I have some questions regarding the Invariance Principle commonly used in contest math. It is well known that even though invariants can make problems easier to solve, finding invariants can be really, really hard. There is this problem from Arthur Engel's book titled "Problem Solving Strategies" which states:
In a regular hexagon all diagonals are drawn. Initially each vertex and each point of intersection of the diagonals is labeled by the number 1. In one step it is permitted to change the signs of all numbers of a side or diagonal. Is it possible to change the signs of all labels to −1 by a sequence of steps?
We are supposed to use invariance in this problem. I am very bad at locating the invariant unless it is something as simple as modn of some value in the problem for a particular value of n. I could not solve this problem using an invariant; however, I solved it by arguing that if the center point S of the attached figure carries number -1 along with the points 
N, H, Q and L, then G will be forced to be +1. I am not elaborating on the complete solution, as that is a distraction from my main question.
Engel's solution feels like she or he is a genius who came up with it. Referring to the figure again, we can see that the product of the nine numbers on M, H, N, O, J, P, Q, L, and R does not change (another figure shown below to picture it better).
Everytime I managed to solve an invariance-based problem, I solved it by not using Invariance Principle. I have two questions.
How do you get better at applying the Invariance Principle? I have solved a lot of problems and managed to solve ... maybe only 60% of what I attempted. I want to reach at least 80 to 90% of success rate.

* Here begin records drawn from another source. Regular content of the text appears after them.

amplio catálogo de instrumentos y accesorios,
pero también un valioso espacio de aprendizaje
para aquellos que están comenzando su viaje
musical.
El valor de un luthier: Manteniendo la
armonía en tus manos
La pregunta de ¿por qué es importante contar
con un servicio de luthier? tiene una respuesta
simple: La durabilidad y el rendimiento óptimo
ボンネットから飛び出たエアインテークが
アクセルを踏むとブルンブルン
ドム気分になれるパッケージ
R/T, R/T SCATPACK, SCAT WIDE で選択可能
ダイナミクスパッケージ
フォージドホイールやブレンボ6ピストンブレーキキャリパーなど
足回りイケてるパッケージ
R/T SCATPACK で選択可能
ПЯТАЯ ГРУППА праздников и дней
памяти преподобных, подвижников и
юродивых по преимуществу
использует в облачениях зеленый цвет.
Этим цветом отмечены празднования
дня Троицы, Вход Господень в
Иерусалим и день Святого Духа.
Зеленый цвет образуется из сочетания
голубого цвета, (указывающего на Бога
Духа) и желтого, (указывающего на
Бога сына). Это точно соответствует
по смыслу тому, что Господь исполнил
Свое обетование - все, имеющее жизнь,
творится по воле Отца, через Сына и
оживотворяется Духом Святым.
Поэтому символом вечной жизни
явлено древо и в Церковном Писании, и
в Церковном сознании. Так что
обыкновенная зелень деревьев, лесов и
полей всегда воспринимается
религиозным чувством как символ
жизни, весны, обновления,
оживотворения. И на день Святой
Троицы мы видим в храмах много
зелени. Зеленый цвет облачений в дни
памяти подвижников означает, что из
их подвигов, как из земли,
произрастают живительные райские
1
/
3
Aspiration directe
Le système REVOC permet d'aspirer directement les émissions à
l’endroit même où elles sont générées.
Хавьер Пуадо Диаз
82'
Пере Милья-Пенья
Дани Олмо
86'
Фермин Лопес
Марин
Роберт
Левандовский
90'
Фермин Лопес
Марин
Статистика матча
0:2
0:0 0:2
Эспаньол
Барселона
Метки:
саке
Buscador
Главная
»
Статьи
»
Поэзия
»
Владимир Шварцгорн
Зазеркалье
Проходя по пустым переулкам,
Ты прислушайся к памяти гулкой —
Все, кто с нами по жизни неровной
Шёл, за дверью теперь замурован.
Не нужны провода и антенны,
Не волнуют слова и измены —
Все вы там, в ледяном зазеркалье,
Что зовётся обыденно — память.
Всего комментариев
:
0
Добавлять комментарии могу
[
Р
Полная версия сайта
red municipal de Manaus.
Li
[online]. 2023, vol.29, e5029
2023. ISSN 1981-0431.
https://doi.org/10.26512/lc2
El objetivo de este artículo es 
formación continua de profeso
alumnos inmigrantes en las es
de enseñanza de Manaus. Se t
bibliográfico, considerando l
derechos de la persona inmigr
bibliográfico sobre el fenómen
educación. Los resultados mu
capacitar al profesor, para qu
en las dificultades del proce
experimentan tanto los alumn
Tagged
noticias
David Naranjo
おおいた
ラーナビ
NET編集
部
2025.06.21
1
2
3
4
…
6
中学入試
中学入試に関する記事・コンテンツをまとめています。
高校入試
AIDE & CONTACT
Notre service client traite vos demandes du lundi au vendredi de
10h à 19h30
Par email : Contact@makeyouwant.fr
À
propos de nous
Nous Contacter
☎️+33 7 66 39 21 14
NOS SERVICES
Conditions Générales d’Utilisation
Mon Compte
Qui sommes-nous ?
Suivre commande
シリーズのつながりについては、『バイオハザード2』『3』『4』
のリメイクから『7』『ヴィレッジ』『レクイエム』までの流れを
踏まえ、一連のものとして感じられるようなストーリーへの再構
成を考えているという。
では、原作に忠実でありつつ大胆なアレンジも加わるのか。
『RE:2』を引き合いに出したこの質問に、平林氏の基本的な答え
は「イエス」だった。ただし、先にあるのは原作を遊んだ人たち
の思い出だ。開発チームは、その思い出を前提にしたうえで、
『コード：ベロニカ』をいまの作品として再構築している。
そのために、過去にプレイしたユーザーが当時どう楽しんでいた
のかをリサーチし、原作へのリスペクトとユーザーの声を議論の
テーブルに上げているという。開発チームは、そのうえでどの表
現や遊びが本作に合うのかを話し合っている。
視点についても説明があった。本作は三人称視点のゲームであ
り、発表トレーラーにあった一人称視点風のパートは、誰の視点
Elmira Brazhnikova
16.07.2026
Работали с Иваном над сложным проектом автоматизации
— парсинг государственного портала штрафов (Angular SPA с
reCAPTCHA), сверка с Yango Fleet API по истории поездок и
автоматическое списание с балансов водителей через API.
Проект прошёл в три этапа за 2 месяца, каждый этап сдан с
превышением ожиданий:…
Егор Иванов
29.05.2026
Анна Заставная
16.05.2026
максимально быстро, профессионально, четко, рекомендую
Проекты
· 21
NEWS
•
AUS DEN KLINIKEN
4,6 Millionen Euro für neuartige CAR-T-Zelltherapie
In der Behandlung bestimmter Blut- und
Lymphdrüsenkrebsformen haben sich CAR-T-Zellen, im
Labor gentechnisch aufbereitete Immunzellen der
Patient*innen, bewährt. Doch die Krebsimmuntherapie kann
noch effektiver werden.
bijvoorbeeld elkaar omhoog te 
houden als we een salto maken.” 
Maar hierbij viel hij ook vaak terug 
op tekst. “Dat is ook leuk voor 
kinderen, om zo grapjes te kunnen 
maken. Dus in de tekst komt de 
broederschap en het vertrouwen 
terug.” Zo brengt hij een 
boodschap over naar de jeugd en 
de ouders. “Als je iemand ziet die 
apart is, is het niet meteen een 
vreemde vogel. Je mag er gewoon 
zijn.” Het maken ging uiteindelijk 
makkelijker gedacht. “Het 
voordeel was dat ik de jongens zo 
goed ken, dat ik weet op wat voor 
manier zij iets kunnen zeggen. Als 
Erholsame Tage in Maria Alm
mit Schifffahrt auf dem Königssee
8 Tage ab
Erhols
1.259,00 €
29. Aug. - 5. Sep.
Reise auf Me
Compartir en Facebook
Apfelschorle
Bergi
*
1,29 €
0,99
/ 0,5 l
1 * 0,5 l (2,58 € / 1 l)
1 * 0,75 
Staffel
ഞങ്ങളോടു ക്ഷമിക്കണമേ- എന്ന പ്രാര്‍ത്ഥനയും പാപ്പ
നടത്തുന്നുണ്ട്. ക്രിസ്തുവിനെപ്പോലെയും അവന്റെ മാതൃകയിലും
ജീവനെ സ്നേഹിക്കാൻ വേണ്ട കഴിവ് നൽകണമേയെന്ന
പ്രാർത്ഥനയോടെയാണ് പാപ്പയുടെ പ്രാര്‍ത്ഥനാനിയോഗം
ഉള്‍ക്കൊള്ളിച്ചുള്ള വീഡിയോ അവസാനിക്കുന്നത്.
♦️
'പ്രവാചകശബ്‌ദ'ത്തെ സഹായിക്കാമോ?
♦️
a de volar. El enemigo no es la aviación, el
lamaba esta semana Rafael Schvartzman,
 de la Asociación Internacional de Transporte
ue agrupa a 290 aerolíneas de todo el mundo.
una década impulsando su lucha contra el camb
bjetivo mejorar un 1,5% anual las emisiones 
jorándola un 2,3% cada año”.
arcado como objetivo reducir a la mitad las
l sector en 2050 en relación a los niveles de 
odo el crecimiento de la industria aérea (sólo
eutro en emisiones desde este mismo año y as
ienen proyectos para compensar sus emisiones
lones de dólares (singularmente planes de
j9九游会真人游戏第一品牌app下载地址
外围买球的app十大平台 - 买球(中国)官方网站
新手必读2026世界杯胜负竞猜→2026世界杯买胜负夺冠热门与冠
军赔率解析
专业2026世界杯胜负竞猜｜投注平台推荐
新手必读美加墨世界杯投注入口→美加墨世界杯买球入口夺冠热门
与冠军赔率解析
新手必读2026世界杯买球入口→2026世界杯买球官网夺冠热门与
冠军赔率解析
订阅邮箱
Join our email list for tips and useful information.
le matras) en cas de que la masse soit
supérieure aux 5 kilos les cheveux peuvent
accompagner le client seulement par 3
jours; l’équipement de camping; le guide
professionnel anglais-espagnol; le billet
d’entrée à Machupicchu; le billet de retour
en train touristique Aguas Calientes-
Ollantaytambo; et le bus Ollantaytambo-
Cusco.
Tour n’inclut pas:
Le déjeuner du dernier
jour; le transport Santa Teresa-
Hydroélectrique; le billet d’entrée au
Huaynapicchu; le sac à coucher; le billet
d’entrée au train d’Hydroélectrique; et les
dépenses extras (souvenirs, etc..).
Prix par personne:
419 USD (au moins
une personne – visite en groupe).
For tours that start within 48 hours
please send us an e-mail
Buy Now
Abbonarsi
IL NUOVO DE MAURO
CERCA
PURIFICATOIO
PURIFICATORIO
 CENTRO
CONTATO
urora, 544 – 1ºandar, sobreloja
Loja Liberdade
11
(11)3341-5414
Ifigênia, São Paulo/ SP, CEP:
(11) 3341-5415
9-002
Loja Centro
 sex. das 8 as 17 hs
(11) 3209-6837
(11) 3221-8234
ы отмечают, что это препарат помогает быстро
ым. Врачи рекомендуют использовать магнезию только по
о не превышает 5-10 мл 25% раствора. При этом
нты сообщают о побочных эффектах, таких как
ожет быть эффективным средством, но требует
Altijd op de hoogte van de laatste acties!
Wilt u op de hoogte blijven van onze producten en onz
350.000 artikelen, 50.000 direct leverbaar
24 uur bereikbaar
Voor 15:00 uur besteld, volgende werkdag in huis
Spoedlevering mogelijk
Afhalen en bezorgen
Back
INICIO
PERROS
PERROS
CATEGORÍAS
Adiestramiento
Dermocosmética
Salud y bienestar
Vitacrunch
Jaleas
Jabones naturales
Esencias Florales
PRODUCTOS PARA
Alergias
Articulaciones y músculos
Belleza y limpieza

Are there other good sources for invariance-based problems? I am almost done with Arthur Engel's "Problem Solving Strategies" and I am completely done with Paul Zeitz's "The Art and Craft of Problem Solving" as far as invariance chapter is concerned.
Invariance has been one of my biggest handicaps in problem solving. I would greatly appreciate it if you can please answer the two questions above.
Being officially a guy which your are trying hard to become, :-) answering your question I feel obliged to tell you the truth: :-) experience is the best of the teachers. :-) Sometimes you may find a problem solver handbook, helpful for a specific topic, but it won’t be solving problems for you. :-)
Concerning your explicit questions.
1 In order to get better in problem solving matters not the success rate, but level, hardness, depth of problems. Solving thousands of quadratic equations won’t make anybody a good problem solver. :-) On the other hand, I’m solving open problems, so any success rate greater than zero is good for me (then I may publish my solution and to show my boss for what I’m paid :-)).
Of course, IMO level problems are pretty hard. Nevertheless, they should be solved in hours, whereas really hard problems may be solved during decades. My MSE examples: of school level and of professional level). Also parts of this answer may be relevant.
2 Unfortunately, my problem solver handbook knowledge is rather narrow, because I have to solve problems, but not to read how to do this. :-) Also a lot of my problem solving experience is related with old Russian school sources.
As a general problem solver handbooks I may highly recommend George Polya books, especially “Mathematical discovery: on understanding, learning and teaching”. For specific subjects may be useful collections of olympic problems with solutions, grouped into topics. Also you can use tag search at MSE.